§ **EXERCISE INPUT**:
******************************

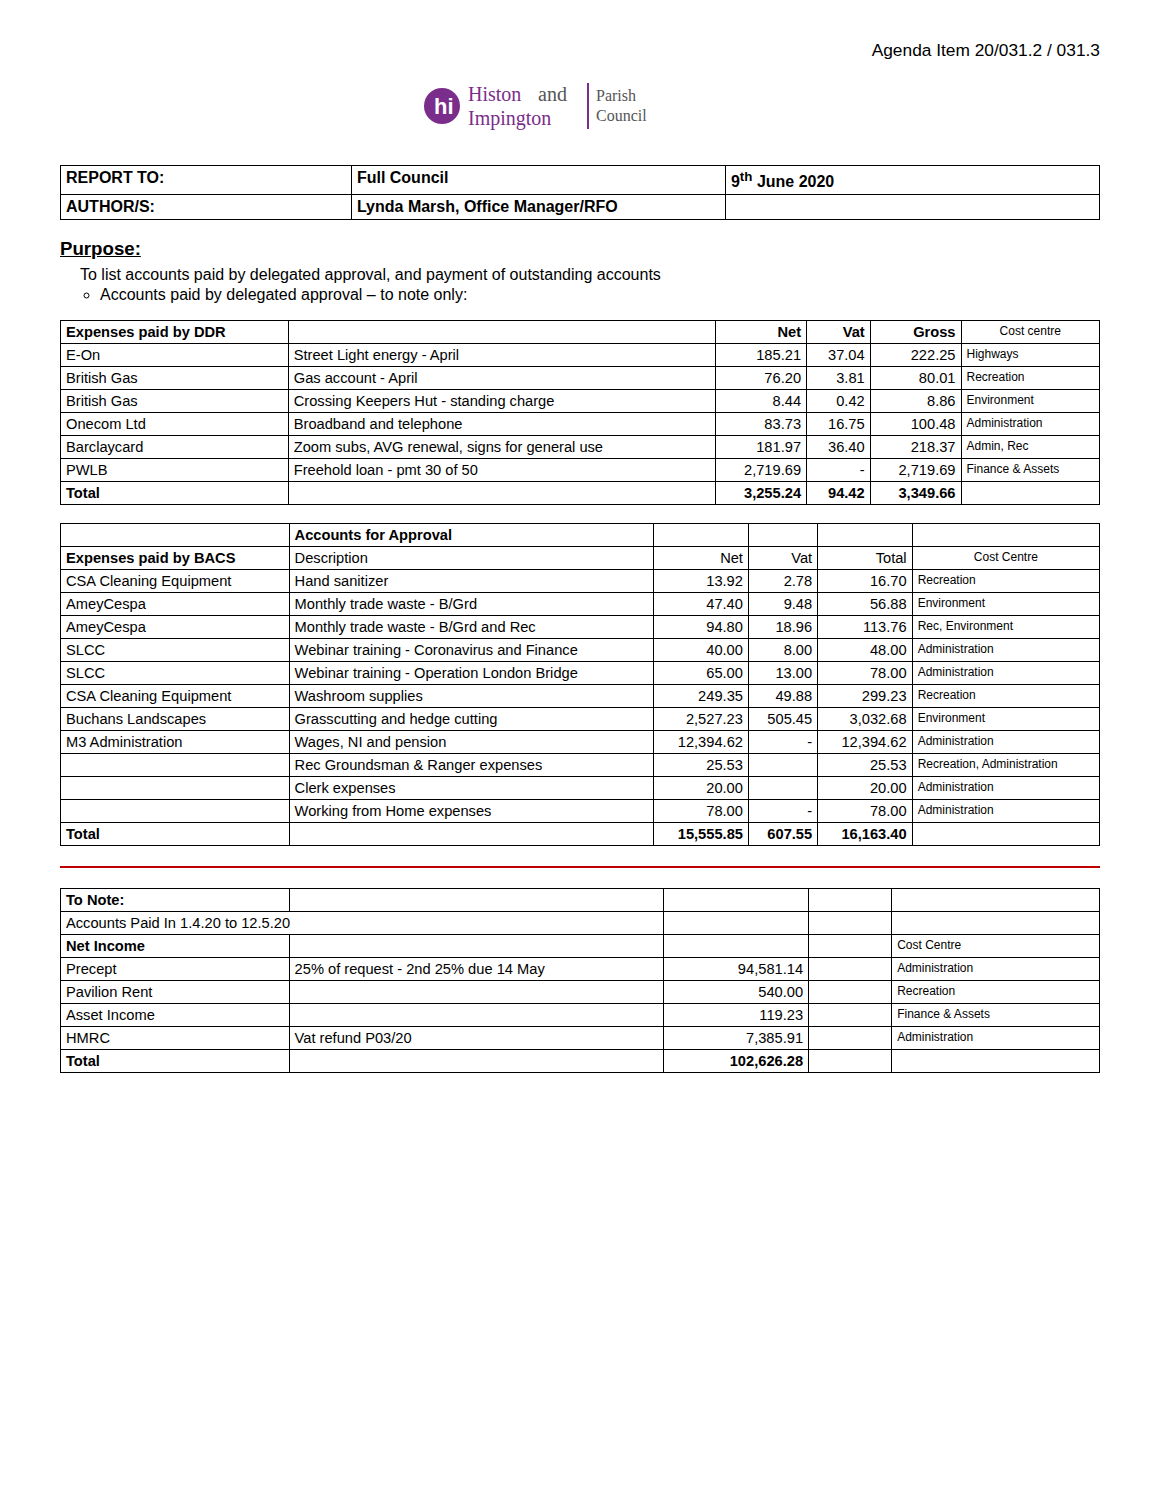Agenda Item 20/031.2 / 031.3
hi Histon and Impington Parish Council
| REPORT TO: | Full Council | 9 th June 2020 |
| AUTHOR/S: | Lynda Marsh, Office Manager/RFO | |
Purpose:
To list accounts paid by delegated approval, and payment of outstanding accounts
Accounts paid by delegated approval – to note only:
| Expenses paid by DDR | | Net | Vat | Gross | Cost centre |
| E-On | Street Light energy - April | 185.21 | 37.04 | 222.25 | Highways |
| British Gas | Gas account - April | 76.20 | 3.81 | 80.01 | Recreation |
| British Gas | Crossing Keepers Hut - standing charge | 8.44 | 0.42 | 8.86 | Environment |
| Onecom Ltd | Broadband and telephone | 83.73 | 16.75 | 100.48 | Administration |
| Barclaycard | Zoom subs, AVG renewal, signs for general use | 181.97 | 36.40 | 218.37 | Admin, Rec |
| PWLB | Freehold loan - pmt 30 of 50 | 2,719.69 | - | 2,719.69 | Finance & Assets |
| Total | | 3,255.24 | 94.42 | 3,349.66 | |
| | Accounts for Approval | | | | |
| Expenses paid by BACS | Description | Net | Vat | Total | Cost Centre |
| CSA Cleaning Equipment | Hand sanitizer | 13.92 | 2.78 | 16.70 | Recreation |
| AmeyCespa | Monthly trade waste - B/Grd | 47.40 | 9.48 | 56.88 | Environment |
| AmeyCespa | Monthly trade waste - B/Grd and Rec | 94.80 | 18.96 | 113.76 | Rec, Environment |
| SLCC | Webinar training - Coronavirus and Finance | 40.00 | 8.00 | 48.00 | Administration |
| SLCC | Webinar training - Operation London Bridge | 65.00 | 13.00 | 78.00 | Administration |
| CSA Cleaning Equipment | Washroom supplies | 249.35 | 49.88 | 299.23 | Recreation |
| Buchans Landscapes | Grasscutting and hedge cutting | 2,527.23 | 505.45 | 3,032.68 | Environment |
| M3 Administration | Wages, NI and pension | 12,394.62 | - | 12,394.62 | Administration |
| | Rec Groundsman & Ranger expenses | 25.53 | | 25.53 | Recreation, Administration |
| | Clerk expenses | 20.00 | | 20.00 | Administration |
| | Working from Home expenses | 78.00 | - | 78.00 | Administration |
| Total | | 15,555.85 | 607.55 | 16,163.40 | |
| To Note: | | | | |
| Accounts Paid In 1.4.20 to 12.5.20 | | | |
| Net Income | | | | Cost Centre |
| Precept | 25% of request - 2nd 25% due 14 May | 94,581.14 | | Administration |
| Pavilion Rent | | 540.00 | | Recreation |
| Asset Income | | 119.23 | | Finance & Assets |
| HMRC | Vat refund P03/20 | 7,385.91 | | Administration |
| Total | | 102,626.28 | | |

******************************

§ **ASSIGNED TASK**:
For this listing, copy out every line that includes the word "AmeyCespa".

§ **SOLUTION TO THE PROBLEM**:
| AmeyCespa | Monthly trade waste - B/Grd | 47.40 | 9.48 | 56.88 | Environment |
| AmeyCespa | Monthly trade waste - B/Grd and Rec | 94.80 | 18.96 | 113.76 | Rec, Environment |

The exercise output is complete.